» **TASK DETAILS**
Quote verbatim the span of lines that begins the listing below and closes with the line containing "Bounding boxes for".

» **RECORDS**

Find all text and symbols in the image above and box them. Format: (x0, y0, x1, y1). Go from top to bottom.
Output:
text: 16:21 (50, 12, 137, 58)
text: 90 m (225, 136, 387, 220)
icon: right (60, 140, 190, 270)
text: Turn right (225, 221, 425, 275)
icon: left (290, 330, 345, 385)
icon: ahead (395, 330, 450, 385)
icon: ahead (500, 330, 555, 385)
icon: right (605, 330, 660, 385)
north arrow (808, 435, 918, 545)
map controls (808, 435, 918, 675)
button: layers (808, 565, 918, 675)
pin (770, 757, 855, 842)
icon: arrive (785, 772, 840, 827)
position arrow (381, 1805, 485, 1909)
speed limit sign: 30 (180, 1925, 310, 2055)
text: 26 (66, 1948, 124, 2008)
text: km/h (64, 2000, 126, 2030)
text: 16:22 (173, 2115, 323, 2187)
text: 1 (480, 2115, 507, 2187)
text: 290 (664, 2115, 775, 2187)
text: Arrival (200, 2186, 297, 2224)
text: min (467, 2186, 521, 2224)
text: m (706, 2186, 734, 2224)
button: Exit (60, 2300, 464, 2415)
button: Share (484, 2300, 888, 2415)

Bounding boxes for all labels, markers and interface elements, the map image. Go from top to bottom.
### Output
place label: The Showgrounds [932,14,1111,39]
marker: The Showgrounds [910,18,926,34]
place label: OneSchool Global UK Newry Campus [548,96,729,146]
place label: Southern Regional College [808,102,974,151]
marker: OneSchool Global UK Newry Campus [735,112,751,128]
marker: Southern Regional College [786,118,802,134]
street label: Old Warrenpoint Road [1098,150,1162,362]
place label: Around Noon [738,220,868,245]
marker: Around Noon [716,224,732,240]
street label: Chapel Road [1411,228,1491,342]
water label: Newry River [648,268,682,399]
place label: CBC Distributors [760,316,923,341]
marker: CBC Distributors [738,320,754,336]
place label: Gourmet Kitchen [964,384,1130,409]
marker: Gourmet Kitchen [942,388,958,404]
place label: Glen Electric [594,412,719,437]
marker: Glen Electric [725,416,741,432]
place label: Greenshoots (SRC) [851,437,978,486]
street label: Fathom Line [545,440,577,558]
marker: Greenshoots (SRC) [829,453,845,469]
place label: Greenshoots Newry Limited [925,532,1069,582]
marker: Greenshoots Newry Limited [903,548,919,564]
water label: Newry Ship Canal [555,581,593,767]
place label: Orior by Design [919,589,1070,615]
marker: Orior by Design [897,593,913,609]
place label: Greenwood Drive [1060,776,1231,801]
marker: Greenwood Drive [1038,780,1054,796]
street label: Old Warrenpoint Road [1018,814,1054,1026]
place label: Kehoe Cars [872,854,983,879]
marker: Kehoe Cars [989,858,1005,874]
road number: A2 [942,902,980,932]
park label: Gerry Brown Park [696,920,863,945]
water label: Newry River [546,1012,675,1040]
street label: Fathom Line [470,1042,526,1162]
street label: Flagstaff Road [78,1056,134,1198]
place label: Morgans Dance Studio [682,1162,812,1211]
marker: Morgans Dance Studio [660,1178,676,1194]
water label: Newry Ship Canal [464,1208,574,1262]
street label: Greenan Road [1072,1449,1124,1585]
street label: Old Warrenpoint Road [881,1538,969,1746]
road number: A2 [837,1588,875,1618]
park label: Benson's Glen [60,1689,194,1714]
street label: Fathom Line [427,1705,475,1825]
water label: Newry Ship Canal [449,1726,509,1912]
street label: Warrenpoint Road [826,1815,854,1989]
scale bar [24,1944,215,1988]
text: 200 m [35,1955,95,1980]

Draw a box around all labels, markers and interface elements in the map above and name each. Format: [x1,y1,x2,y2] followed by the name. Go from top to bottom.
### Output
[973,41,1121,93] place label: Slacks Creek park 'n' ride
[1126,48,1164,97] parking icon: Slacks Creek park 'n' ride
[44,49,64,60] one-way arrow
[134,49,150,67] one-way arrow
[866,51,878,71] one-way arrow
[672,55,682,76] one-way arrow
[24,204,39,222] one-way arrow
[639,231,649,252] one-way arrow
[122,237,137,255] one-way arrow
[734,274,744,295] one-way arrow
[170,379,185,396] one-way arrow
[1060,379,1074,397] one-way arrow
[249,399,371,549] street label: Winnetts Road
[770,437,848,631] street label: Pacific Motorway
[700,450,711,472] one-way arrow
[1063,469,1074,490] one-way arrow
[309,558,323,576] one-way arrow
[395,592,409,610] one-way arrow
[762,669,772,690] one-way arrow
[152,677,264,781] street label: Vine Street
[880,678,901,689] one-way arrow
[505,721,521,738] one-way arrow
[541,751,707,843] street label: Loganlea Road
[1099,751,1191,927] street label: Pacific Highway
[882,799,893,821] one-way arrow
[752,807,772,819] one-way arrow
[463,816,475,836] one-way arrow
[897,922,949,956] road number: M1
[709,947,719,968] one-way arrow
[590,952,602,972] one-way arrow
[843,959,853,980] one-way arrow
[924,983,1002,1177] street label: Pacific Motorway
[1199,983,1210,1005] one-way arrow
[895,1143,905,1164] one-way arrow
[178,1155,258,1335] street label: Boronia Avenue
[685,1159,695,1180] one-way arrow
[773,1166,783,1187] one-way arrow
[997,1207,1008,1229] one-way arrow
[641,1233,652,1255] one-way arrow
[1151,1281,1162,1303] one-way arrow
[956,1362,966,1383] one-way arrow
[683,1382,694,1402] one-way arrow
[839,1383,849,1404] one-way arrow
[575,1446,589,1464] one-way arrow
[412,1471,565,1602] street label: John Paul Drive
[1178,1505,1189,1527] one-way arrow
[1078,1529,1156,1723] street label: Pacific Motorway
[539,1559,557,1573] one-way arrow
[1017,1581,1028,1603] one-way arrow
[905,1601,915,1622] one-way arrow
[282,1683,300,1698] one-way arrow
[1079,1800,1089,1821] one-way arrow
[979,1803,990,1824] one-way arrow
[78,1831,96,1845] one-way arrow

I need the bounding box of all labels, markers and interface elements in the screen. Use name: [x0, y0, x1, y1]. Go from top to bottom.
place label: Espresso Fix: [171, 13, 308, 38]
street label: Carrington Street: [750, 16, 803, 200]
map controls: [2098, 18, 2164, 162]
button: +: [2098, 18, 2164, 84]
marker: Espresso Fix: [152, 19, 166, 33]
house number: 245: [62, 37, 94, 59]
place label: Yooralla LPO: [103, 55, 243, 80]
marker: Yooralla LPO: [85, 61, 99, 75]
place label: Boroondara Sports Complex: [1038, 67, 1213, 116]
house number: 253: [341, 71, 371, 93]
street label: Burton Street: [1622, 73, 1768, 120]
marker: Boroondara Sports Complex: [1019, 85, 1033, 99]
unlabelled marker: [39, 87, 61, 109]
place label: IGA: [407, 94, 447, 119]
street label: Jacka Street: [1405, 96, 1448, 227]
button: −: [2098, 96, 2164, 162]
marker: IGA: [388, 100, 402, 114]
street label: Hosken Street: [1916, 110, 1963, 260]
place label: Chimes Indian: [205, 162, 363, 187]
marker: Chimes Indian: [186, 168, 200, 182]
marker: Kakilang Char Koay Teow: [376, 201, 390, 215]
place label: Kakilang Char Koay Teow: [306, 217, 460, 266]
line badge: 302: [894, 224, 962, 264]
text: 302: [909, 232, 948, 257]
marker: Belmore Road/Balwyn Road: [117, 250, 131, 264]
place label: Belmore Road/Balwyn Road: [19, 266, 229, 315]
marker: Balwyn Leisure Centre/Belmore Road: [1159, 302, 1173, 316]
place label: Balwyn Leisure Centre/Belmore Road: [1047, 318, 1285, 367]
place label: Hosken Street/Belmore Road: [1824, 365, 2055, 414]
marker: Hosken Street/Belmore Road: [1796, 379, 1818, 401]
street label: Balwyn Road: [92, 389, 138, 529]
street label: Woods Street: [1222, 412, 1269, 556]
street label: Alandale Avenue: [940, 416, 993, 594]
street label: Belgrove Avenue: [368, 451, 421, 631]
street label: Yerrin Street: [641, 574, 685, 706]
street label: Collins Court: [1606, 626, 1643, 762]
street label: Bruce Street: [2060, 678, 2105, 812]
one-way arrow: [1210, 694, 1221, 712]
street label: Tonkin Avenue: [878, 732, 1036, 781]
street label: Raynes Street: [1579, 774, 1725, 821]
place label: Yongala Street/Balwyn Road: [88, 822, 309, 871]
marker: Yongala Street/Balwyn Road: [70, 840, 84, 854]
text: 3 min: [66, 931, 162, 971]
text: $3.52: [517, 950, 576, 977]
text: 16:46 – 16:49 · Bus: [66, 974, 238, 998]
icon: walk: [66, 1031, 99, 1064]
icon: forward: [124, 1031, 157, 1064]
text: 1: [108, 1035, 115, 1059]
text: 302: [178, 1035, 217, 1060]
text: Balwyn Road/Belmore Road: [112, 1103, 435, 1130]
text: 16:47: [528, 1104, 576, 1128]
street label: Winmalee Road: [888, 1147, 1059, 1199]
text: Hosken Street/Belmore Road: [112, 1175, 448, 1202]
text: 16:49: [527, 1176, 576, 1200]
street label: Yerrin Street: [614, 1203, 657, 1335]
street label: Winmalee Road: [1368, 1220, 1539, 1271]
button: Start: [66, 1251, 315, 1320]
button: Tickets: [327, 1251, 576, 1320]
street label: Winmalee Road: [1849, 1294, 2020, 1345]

» **RESULT OF THIS TASK**
Find all text and symbols in the image above and box them. Format: (x0, y0, x1, y1). Go from top to bottom.
Output:
text: 16:21 (50, 12, 137, 58)
text: 90 m (225, 136, 387, 220)
icon: right (60, 140, 190, 270)
text: Turn right (225, 221, 425, 275)
icon: left (290, 330, 345, 385)
icon: ahead (395, 330, 450, 385)
icon: ahead (500, 330, 555, 385)
icon: right (605, 330, 660, 385)
north arrow (808, 435, 918, 545)
map controls (808, 435, 918, 675)
button: layers (808, 565, 918, 675)
pin (770, 757, 855, 842)
icon: arrive (785, 772, 840, 827)
position arrow (381, 1805, 485, 1909)
speed limit sign: 30 (180, 1925, 310, 2055)
text: 26 (66, 1948, 124, 2008)
text: km/h (64, 2000, 126, 2030)
text: 16:22 (173, 2115, 323, 2187)
text: 1 (480, 2115, 507, 2187)
text: 290 (664, 2115, 775, 2187)
text: Arrival (200, 2186, 297, 2224)
text: min (467, 2186, 521, 2224)
text: m (706, 2186, 734, 2224)
button: Exit (60, 2300, 464, 2415)
button: Share (484, 2300, 888, 2415)

Bounding boxes for all labels, markers and interface elements, the map image. Go from top to bottom.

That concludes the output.